◆ **DIRECTIONS FOR THIS TASK**
Go through the listing and state how many lines hold the string "Zoom". Nothing else is needed.

◆ **SUPPLIED DATA**
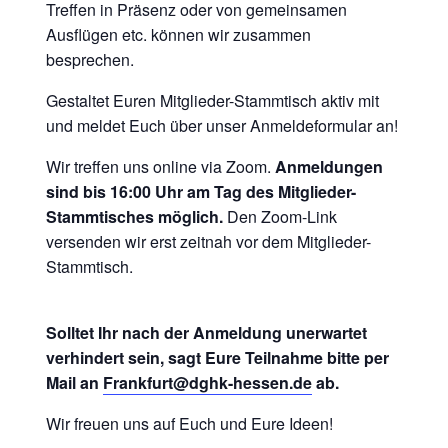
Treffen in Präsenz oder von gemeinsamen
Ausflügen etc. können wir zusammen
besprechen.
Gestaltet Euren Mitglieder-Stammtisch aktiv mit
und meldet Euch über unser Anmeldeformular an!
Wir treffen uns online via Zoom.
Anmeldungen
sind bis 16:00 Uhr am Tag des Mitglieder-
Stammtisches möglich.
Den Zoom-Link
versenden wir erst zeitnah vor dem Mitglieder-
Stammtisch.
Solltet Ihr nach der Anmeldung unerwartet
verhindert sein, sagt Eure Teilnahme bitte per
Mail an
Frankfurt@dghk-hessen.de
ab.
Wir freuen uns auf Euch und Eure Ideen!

==

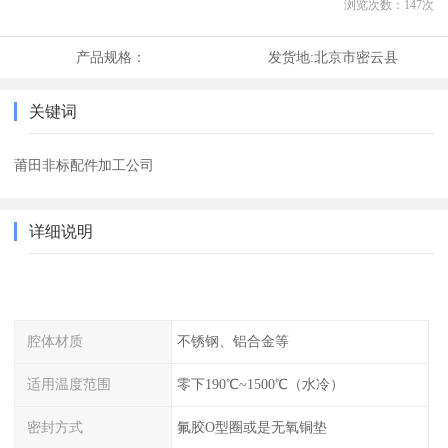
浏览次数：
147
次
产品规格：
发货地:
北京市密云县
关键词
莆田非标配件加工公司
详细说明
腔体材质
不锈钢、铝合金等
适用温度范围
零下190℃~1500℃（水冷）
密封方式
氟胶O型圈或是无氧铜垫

◆ **FINISHED TASK**
2